Erste Sicherungsarbeiten
Die Stadt Regensburg erstellte daraufhin gemeinsam mit einem Statikbüro und dem Steinrestaurator Clemens Muth aus Unterneuses ein Restaurierungskonzept. Auf Basis dieses Konzepts wurden die Arbeiten an Clemens Muth vergeben. Vor Weihnachten sicherten er und sein Sohn Lucius die drei anderen verbliebenen, ebenfalls absturzgefährdeten Fialen. "Wenn Risse im Stein sind, reicht ein Windstoß oder der Flügelschlag einer Taube aus, um eine Fiale umzuwerfen", sagt Clemens Muth. Doch auch ein rostender Dübel oder gefrierendes Regenwasser könnten Teile absprengen.
"Eine Kiste voller Trümmer"
Im April begannen Clemens und Lucian Muth mit der eigentlichen Sanierung der abgestürzten und stark abgewitterten Fiale , Sie brachten "eine Kiste voller Trümmer" nach Unterneuses und machten erst einmal eine Bestandsaufnahme der zerbrochenen Ziersäule. Zunächst legten sie die größten Kalksteintrümmer auf die Werkbank und ergänzten dann die kleineren wie bei einem dreidimensionalen Puzzle. "Die Eisenteile müssen entfernt werden", erklärt der Restaurator, erst dann könne er die Teile mit einem Steinergänzungsmörtel zusammenfügen. "Danach wird man nicht mehr viel von den Schäden sehen - jetzt sieht's natürlich schlimm aus", fährt er fort.
Sicherung aller vier Fialen
Die drei anderen Fialen des Rathauserkers werden ebenfalls von Muth restauriert. Sie sollen mit Klammern so gesichert werden, dass Passanten nicht gefährdet sind. "Das Problematische", sagt Muth, "sind die Enden der Dübel, denn die sind Vibrationen ausgesetzt - bei Wind oder wenn sich ein Vogel draufsetzt."

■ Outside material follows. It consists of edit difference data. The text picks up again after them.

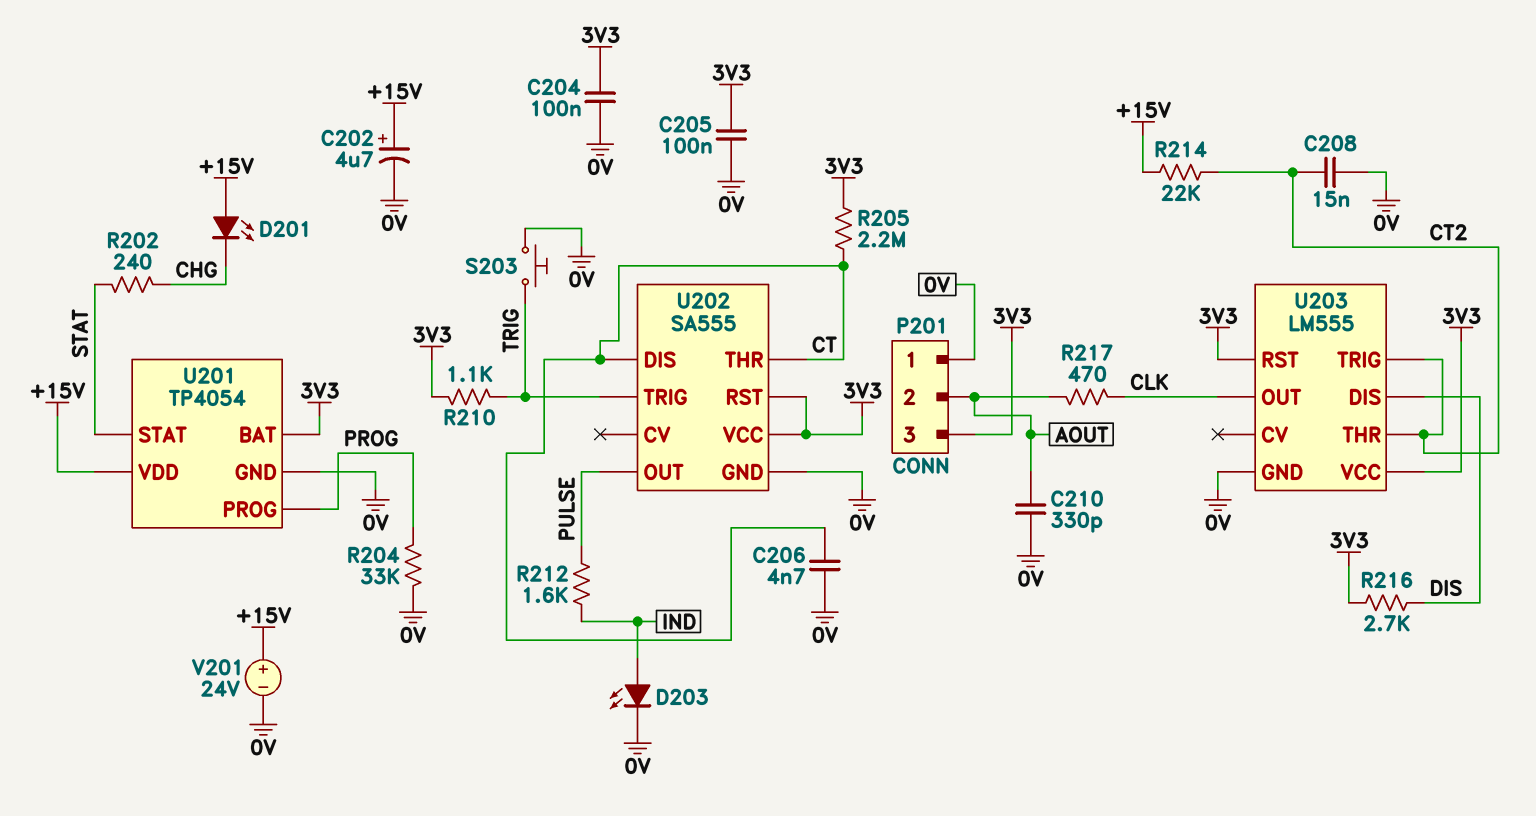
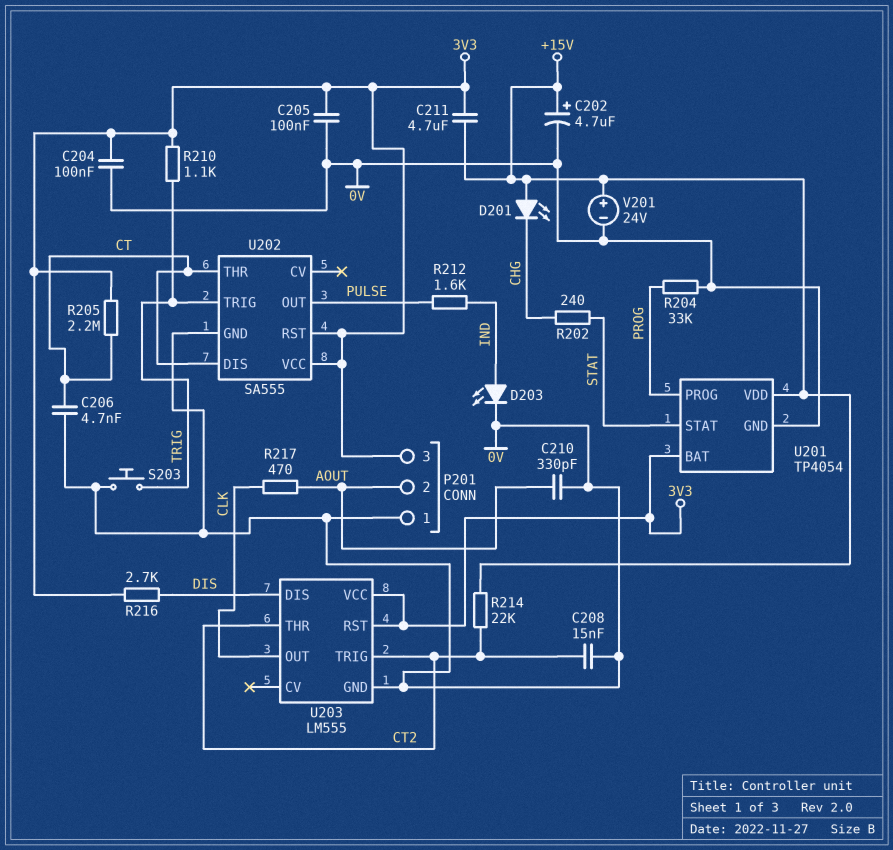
C211: none -> 4.7uF (+15V, 3V3)

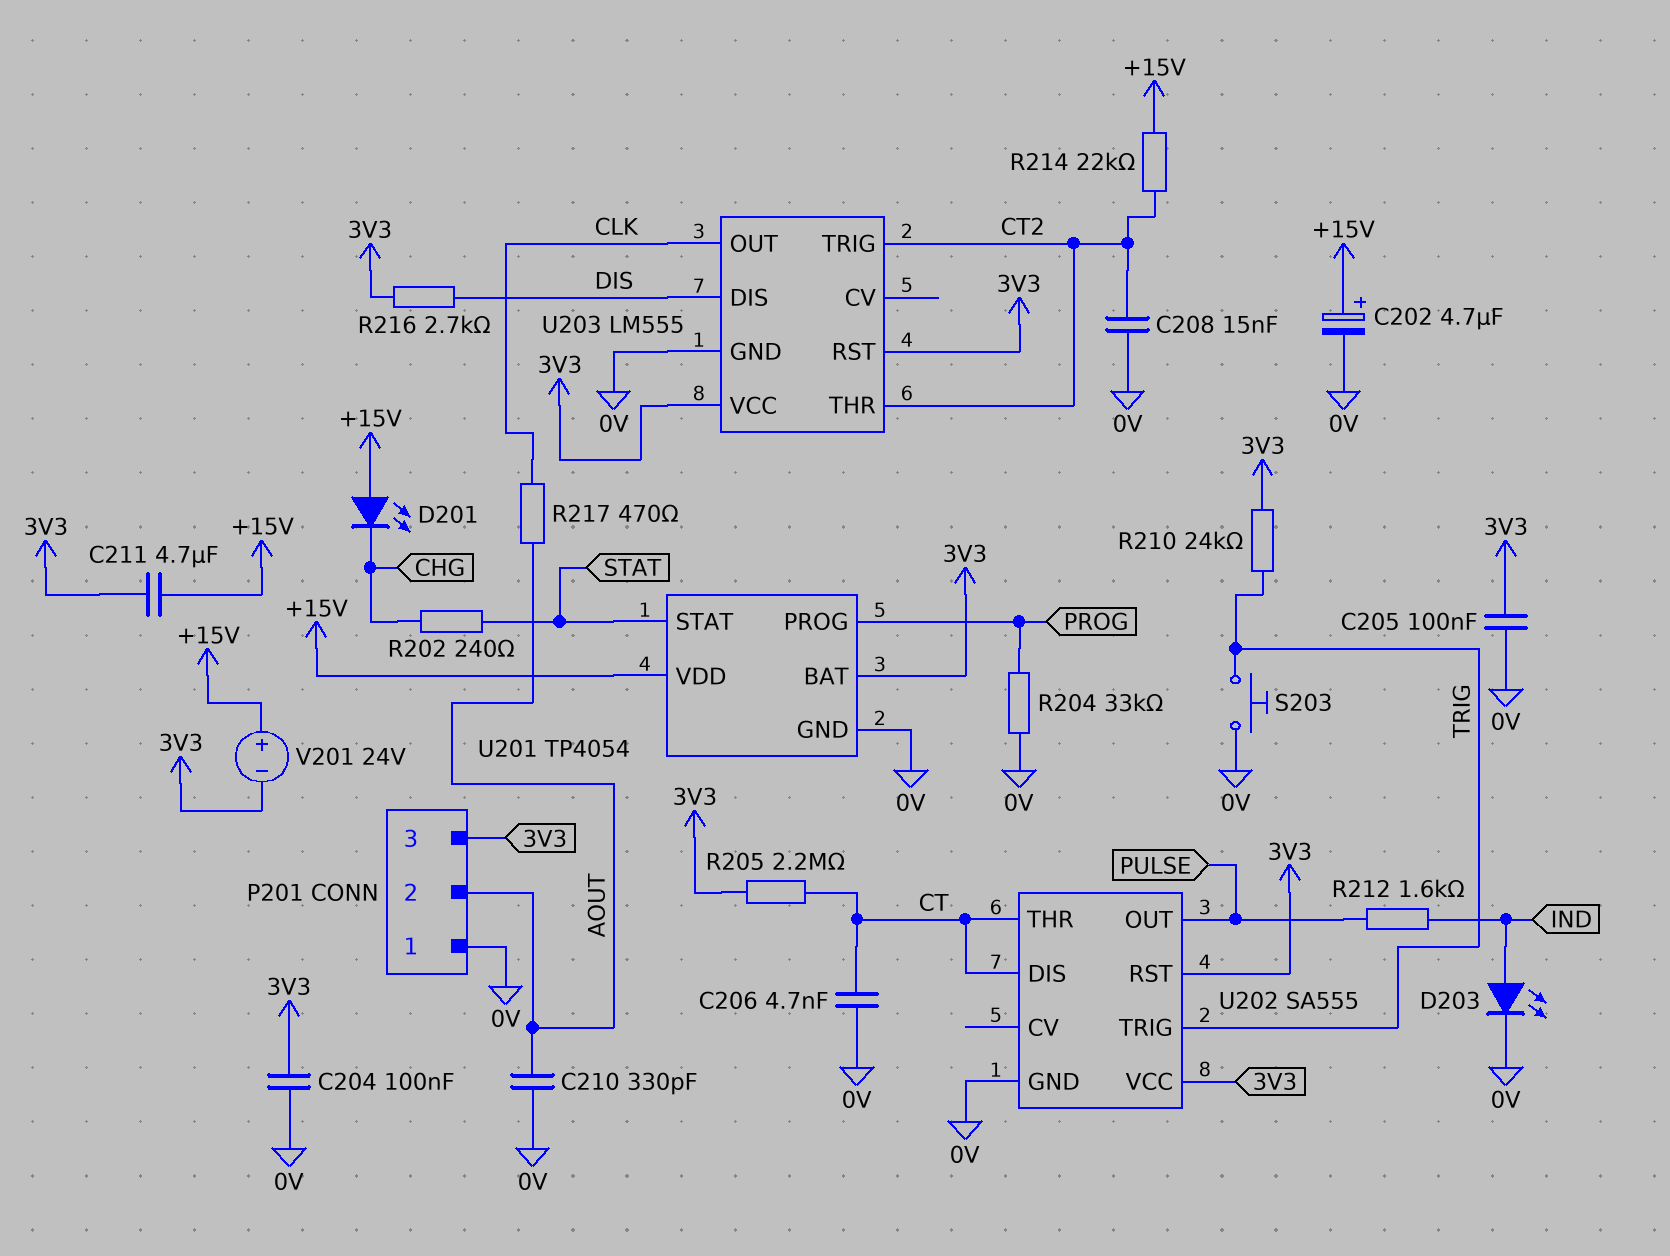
R210: 1.1k (3V3, TRIG) -> 24k (3V3, TRIG)
V201: 24V (plus +15V, minus 0V) -> 24V (plus +15V, minus 3V3)

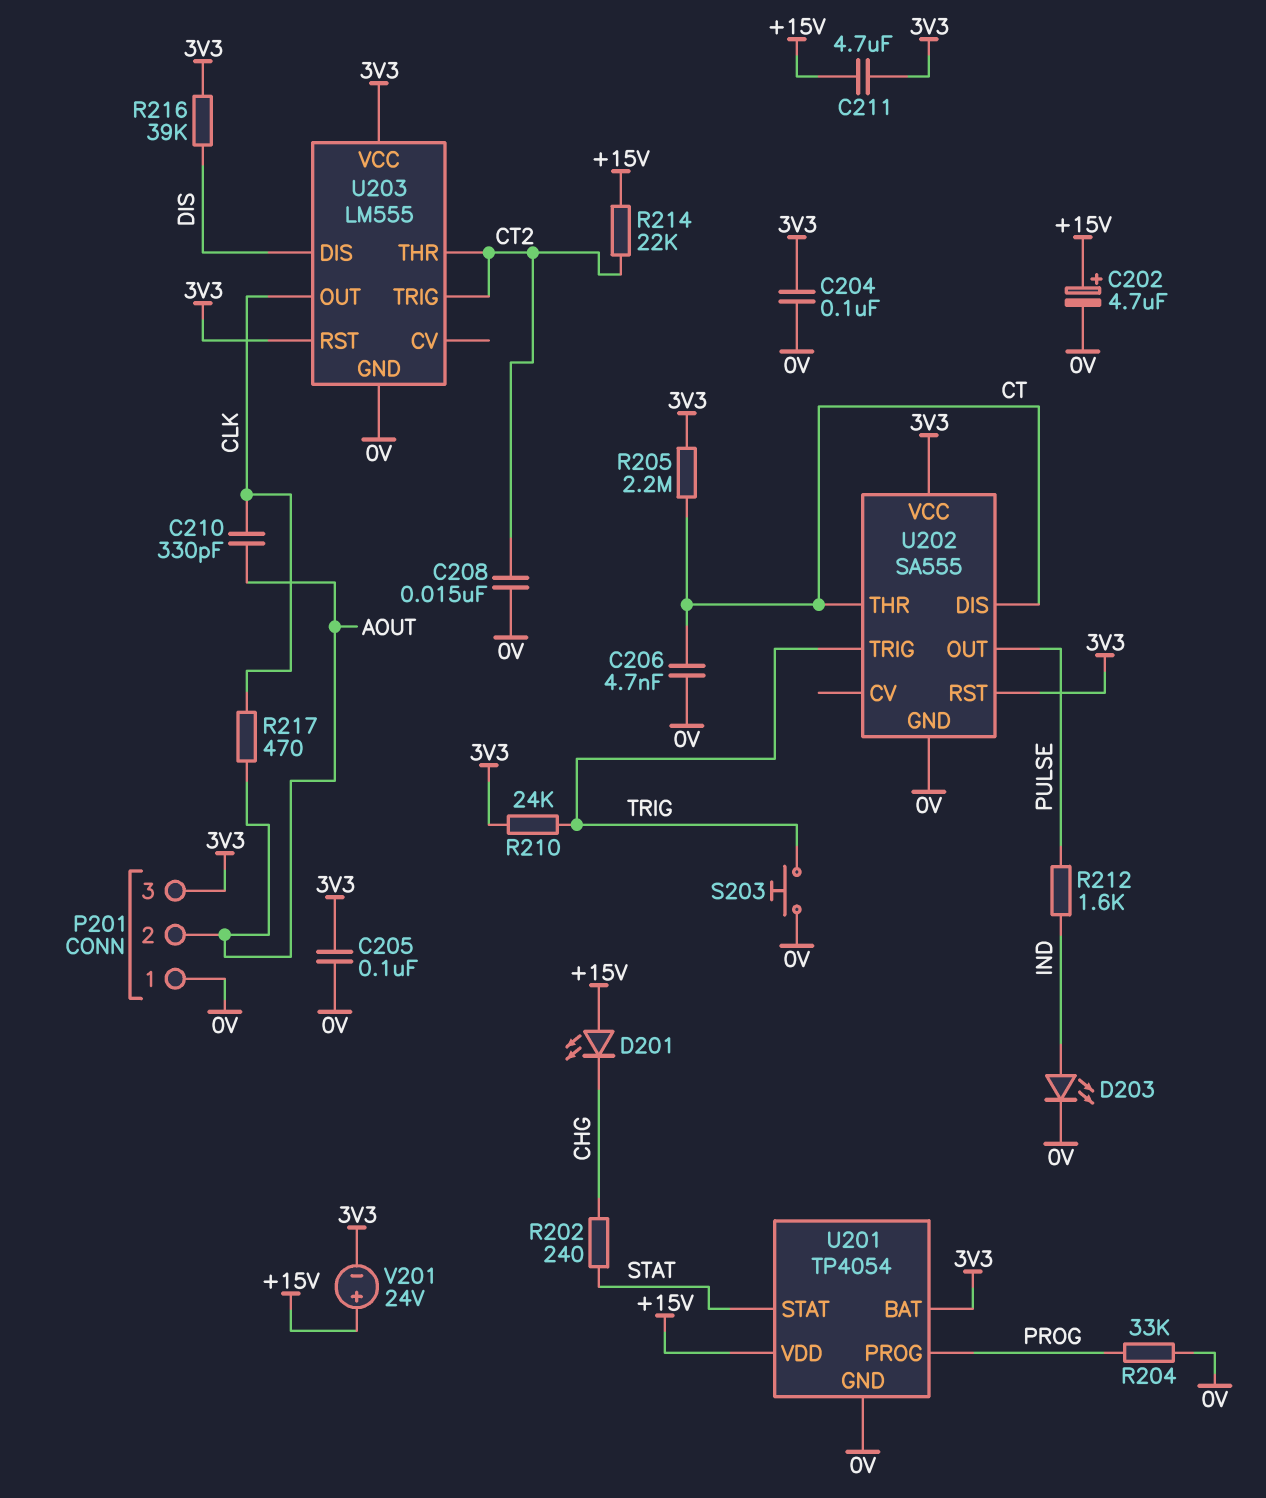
C210: 330pF (0V, AOUT) -> 330pF (AOUT, CLK)
R216: 2.7k (3V3, DIS) -> 39k (3V3, DIS)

In wenigen Monaten sollen die Fialen den Erker wieder sichtbar zieren. Auf die lange Bank schieben will Clemens Muth die Restaurierung nicht, wie er in Anspielung auf eine stehende Redensart sagt. Deren Ursprung liegt wahrscheinlich beim Immerwährenden Reichstag: "Lange Bank" wurden jene Sitztruhen genannt, auf denen die Gesandten etwas abseits des Entscheidungsprozesses warten mussten. Die mitgebrachten Akten wurden in diesen Truhen verstaut, um sie später herauszuholen und zur Entscheidung zu bringen. Manchmal dauerte der Prozess jedoch so lange, dass die Akten vergessen wurden.
Der Immerwährende Reichstag in Regensburg
Name Der Immerwährende Reichstag war von 1663 bis 1806 die Bezeichnung für die Ständevertretung im Heiligen Römischen Reich. Er tagte in Regensburg.